The claim
“I know your preferred option is for a Graduate Tax. As you know, that is something we also looked at but rejected, partly because we felt it was actually more unfair.”
Deputy Prime Minister Nick Clegg, Letter to NUS President Aaron Porter, 30 November 2010
The background
Deputy Prime Minister Nick Clegg is really up against it with his tuition fees U-turn. Student protests across the country are carrying on despite the snow, over a hundred former Lib Dem parliamentary candidates have called for their party leader to keep the pledge, and to top it all, the guy in change Business Secretary Vince Cable, has said he would abstain from the vote if that’s what the group of MPs agreed.
Today he tried to quell the outcry, with a letter to National Union of Students President Aaron Porter.

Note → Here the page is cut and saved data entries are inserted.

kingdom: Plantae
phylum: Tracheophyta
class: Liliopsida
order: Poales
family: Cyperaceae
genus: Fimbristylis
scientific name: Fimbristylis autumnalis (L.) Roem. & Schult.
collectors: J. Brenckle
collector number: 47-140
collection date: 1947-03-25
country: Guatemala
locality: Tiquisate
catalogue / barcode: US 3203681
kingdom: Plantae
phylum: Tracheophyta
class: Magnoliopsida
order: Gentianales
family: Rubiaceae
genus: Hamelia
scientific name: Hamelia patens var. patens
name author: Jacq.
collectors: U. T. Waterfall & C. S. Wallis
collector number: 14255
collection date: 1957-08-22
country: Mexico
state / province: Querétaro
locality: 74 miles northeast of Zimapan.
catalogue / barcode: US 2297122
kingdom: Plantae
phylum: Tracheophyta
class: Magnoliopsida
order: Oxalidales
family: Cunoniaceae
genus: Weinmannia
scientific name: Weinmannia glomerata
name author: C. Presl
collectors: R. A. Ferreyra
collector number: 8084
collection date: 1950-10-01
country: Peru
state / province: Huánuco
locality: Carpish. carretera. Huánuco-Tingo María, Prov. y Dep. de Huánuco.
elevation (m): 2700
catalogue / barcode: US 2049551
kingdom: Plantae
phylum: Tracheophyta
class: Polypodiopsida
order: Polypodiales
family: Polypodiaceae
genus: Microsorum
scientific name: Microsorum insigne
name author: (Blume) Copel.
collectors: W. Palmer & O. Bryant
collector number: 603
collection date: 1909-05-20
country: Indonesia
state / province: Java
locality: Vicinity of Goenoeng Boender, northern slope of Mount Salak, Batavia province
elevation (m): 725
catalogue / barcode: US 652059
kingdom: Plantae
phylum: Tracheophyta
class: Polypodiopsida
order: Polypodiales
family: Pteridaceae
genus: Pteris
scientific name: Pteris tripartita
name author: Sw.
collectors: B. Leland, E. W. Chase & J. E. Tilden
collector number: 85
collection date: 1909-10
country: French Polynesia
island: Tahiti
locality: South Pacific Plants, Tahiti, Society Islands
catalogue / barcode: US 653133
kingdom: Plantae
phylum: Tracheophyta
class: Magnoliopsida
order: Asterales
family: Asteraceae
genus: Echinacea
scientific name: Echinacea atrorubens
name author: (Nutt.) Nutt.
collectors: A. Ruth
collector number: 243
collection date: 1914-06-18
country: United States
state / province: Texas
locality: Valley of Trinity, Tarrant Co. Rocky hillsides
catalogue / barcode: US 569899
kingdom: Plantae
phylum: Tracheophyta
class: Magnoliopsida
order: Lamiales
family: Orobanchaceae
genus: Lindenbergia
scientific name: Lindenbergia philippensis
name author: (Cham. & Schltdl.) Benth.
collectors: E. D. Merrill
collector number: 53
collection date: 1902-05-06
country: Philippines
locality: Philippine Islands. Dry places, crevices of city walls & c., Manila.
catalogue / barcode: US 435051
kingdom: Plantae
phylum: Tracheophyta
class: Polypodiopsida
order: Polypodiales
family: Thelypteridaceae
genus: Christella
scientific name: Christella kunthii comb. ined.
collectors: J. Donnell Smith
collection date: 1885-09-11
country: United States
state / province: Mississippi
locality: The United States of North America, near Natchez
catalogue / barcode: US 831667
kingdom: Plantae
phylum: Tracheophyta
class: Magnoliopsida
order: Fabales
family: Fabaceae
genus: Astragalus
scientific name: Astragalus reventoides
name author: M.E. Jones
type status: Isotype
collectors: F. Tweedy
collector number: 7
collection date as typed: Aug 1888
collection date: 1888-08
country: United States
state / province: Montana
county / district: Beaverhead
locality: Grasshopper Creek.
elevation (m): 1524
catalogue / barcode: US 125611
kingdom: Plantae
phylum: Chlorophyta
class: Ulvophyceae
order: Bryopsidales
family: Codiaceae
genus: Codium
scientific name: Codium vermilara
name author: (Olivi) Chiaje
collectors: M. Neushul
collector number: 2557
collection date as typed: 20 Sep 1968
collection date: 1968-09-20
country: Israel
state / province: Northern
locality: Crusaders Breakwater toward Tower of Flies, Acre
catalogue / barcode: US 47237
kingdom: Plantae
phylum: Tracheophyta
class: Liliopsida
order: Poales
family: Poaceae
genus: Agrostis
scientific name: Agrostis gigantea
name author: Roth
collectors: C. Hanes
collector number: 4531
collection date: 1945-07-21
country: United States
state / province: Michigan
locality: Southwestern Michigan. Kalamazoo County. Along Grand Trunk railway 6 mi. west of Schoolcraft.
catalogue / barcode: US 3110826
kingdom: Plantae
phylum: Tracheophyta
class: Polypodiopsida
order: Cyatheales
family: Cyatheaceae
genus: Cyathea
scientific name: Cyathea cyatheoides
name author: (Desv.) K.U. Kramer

Don’t “damage our shared goal” of getting more poorer students into University, he pleaded.
And again he claimed the system of university fees of up to £9,000 a year, paid back after the graduate earns £21,000, was fairer than a graduate tax.
But is he right?
The analysis
Now, we should say that “fair” isn’t the same thing as “progressive.”
But we have looked before at how progressive the system really can be when those earning the most will pay off their loan more quickly, and so incur less interest on that loan. With those earning under £21,000 not repaying anything, it is middle earners who will be paying back the most.
There is one other problem with today’s claim – the thorny issue of a graduate tax. It’s something that Ed Miliband has said he is interested in, but there isn’t agreement in his shadow cabinet. Exactly what they will end up proposing is still the subject of one of those blank sheets Mr Miliband talked about.
Mr Clegg says “people on below-average incomes would end up paying more (with a graduate tax) than they would under our proposals.” Now, if a uniform graduate tax was charged on all taxable income, Mr Clegg might have a point, and this model of a graduate tax was rejected by Lord Browne in his review of higher education.
Under the system the government are pushing, those earning less than £21,000 will not pay anything, whereas, the Conservative party calculate, those same people would pay £290 a year (assuming they pay on all taxable income and at a rate of 2 per cent) under a uniform graduate tax.
As yet, though, there is no consensus about how a graduate tax would actually be formulated. Claire Callendar, Professor of Higher Education Policy at Birkbeck, said that a graduate tax is “completely untried and untested” and such a tax doesn’t exist anywhere in the world.
The NUS came up with their proposal of how it would work, University think-tank Million+ have come up with another, and so on. Each of these include different tax levels, different earning levels at which the tax could kick in and whether to end the tax after a certain amount has been collected or after a certain period of time. All of which could impact on how the tax could compare to the government’s system in the “progressive” stakes.
The verdict
It is unlikely Mr Clegg’s letter would have satisfied his opponents on tuition fees, and it certainly didn’t deter students from taking to the streets again today. But most of all, it is difficult for Mr Clegg to make comparisons of “fairness” with a graduate tax when there are still so many different versions in the offing.